Project blank is something I got obsessed with, over the years ;), and the more I think about it the more I feel discouraged that we might now have it this year either. I am not in charge of the development of Leofinance and not in the position to ask for anything, but my gut feeling tells me it will be a blast once we finally get our hands on it.
Engagement will be reshaped once we will have microblogging on Hive. Consuming whole 500, or more words of pieces of content is quite a challenge, especially if time is not on your side and engaging with as many authors and commenters to such posts in a day is definitely time-consuming.
Twitter makes for a lot of internet traffic and it's in this position because it was designed as such. Tweets are like sharing the core of an idea rather than putting the whole picture into words, for the ones following one on social media, and that ignites engagement. It's quite at hand to be heavily active on Twitter.

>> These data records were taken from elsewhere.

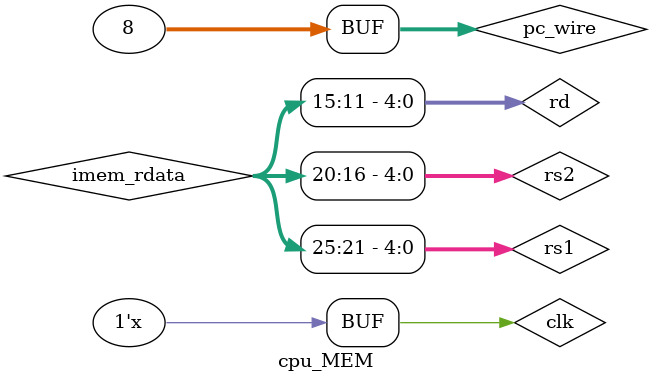
<source format=v>
`timescale 1ns / 1ps


module cpu_MEM(

    );
    reg [31:0] pc_wire = 32'b1000;
    reg clk = 0;
    always #5 clk = ~clk;
    wire [31:0] imem_rdata;
    IMEM IMEM_(.clk(clk), .ram_addr(pc_wire), .ram_wen(0), .ram_rdata(imem_rdata));
    wire [4:0] rs1 = imem_rdata[25:21];
    wire [4:0] rs2 = imem_rdata[20:16];
    wire [4:0] rd  = imem_rdata[15:11];
endmodule

</source>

BUT, as mentioned above, it was designed as such.
More does not necessarily mean better, thus when we think we will have tons of more content going out in the world of the internet through this blockchain does not mean it's going to be a better type of content. Spam may occur, that's highly likely, but it shouldn't stop us from once and for all plunging into the microblogging world.
For us, crypto heads, getting there when shit happens, posting about it, and engaging on particular topics is more important IMO than spending half an hour or more wrapping such topics just to frame them into a blog post.

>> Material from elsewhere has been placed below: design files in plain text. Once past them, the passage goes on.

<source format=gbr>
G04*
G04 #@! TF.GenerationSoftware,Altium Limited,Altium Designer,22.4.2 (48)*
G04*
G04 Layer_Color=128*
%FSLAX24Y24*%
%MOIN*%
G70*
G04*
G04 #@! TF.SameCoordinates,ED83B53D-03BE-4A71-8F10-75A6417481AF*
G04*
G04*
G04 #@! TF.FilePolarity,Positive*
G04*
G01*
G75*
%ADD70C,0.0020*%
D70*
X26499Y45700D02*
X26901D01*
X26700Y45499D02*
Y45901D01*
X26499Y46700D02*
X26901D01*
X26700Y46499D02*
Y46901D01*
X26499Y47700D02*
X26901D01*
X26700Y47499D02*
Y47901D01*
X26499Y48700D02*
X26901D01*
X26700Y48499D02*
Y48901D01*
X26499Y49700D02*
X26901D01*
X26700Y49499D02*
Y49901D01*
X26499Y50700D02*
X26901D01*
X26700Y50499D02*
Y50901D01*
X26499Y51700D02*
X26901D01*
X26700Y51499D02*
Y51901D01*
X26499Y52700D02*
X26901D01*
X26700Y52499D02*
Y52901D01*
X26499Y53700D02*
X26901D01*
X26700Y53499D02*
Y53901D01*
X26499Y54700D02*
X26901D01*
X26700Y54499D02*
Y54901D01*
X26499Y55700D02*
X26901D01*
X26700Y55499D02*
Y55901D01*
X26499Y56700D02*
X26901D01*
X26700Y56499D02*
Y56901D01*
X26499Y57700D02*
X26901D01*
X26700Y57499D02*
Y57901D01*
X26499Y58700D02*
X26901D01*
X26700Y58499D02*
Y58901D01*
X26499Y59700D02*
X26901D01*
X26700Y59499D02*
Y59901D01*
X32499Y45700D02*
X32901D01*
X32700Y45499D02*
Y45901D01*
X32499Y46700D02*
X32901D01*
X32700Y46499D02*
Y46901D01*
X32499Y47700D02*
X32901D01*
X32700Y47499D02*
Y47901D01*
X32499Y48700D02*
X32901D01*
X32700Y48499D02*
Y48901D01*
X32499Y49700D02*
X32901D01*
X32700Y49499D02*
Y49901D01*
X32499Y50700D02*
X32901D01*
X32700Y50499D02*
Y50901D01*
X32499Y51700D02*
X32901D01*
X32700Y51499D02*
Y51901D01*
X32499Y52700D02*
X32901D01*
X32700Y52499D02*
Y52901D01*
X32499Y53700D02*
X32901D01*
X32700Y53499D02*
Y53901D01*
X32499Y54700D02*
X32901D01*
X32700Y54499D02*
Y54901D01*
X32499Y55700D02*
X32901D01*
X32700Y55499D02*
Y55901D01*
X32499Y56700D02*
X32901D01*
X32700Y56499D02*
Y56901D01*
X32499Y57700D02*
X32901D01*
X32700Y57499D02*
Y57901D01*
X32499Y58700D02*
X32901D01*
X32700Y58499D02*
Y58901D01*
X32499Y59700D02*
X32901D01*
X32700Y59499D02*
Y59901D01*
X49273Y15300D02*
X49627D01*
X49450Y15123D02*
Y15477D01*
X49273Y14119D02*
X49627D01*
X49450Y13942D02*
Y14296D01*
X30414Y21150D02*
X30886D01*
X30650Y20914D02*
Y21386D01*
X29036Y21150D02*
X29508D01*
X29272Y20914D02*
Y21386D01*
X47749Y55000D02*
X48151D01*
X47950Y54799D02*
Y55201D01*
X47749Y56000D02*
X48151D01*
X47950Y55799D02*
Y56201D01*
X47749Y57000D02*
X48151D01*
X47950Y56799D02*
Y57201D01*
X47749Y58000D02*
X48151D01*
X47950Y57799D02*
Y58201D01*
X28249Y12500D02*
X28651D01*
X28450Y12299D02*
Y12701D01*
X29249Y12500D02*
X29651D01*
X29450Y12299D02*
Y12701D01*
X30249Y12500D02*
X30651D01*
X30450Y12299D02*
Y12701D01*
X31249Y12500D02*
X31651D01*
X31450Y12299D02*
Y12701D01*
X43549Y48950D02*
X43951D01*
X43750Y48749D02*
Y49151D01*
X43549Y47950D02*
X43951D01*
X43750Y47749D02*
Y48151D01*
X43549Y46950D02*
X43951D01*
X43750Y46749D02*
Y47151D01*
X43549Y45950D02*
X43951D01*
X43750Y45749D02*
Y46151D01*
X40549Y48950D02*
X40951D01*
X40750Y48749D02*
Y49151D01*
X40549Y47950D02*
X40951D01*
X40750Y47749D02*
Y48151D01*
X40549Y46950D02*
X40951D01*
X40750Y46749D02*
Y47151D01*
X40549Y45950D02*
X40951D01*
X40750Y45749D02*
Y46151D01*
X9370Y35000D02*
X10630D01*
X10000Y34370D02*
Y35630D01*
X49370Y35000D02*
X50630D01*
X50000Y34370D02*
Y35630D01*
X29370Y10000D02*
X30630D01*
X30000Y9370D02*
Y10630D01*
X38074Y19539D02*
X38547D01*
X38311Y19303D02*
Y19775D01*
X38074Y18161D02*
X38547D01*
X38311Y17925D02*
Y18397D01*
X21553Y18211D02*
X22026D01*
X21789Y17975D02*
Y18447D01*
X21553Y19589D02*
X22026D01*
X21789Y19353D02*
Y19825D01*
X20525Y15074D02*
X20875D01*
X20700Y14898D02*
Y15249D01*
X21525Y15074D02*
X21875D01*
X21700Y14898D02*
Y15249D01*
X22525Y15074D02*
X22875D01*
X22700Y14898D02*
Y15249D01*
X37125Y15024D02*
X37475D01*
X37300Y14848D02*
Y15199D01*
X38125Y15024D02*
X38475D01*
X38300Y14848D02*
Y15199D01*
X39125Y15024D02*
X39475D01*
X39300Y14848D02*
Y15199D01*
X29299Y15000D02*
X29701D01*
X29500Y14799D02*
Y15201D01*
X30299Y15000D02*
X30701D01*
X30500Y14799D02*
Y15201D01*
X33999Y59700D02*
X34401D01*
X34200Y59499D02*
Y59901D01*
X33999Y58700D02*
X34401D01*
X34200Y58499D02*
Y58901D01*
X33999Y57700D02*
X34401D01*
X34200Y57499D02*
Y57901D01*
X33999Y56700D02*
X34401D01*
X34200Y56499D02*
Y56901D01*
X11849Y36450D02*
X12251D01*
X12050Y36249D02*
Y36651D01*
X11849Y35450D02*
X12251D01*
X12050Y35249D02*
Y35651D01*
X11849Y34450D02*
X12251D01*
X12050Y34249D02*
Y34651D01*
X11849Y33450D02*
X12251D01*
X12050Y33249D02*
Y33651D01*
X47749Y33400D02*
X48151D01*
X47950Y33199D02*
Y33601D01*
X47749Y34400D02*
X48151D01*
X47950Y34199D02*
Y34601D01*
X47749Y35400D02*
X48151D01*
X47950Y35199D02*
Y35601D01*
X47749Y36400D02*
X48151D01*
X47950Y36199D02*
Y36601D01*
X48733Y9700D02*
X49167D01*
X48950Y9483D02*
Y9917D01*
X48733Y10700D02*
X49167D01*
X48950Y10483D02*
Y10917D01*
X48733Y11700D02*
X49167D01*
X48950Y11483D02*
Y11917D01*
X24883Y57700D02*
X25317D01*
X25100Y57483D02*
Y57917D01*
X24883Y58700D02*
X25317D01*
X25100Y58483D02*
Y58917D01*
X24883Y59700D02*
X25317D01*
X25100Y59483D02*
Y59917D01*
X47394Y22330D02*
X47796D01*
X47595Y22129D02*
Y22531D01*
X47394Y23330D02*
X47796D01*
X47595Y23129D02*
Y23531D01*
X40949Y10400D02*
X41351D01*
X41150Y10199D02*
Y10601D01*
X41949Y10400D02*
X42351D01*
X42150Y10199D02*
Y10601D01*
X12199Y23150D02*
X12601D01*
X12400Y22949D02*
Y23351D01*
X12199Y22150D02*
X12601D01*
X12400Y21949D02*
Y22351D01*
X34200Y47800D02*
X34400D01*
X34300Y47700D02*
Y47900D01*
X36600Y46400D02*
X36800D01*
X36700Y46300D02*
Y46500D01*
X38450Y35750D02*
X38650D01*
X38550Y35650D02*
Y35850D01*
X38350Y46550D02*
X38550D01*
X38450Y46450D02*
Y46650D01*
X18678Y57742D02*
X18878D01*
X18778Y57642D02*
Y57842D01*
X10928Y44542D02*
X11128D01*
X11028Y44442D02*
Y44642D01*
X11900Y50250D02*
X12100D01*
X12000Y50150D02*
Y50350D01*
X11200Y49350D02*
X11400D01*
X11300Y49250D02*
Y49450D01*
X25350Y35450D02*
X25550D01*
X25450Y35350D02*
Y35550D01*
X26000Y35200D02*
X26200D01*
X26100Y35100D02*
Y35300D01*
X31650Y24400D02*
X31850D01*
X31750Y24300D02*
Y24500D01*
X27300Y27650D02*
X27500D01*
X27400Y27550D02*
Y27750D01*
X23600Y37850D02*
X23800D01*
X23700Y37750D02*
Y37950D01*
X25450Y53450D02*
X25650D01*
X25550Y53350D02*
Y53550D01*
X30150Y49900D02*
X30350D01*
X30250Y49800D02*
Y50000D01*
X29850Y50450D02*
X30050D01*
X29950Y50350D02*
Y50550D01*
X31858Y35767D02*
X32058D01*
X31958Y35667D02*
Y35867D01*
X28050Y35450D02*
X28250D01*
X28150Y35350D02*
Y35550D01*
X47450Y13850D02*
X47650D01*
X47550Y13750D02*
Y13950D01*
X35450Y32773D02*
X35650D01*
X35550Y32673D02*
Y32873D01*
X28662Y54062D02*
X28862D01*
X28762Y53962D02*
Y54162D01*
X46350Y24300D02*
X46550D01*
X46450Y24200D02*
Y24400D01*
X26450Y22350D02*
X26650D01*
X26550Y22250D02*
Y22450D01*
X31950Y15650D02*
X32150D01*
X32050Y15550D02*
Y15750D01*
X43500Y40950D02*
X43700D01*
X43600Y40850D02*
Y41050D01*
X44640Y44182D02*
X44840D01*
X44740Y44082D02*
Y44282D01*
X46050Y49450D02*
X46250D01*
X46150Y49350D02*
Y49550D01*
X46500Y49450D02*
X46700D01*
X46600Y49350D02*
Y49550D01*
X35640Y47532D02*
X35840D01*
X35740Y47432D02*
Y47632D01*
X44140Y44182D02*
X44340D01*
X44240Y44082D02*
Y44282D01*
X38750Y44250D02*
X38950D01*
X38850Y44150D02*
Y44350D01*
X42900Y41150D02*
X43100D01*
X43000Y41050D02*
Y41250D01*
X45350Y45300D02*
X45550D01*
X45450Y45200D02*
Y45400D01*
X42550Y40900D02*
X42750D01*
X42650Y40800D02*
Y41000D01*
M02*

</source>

This entire post here could have been very well be formatted in a twitter-like one. Something like: microblogging is going to be a game-changer for Hive. Engagement levels will shoot through the roof once we dive into it, spam may occur, and transactions could become slower, but we desperately need such a form of content.
This entire post here could have been very well be formatted in a twitter-like one. Something like: microblogging is going to be a game-changer for Hive. Engagement levels will shoot through the roof once we dive into it, spam may occur, and transactions could become slower, but we desperately need such a form of content.

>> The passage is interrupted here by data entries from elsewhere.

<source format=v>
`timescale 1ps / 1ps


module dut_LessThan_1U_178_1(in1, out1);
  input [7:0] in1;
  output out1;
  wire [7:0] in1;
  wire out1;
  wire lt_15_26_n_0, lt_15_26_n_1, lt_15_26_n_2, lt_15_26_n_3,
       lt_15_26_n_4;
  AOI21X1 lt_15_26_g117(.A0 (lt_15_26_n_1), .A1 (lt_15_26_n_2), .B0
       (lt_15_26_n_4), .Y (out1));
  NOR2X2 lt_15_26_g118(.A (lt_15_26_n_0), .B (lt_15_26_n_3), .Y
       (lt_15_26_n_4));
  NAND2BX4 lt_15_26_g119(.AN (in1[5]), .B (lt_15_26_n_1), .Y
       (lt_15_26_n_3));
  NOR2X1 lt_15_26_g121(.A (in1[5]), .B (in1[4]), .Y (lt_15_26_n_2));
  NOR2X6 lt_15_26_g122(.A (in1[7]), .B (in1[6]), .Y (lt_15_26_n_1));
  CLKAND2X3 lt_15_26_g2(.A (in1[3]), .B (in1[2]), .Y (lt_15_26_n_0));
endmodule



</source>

Microblogging will push us into the crypto content creation front lines. As I have stated in so many blog posts of mine, blank will market Hive as nothing has ever done that so far. Noise.cash is a lame try at doing what blank will. It simply doesn't have the tokenomics and the pedigree.
OK, time to close this one now, so you don't fall asleep reading my crap. The gist of this post is that IMO microblogging will 10x our current engagement/traffic levels and our impact on the crypto industry as a blockchain.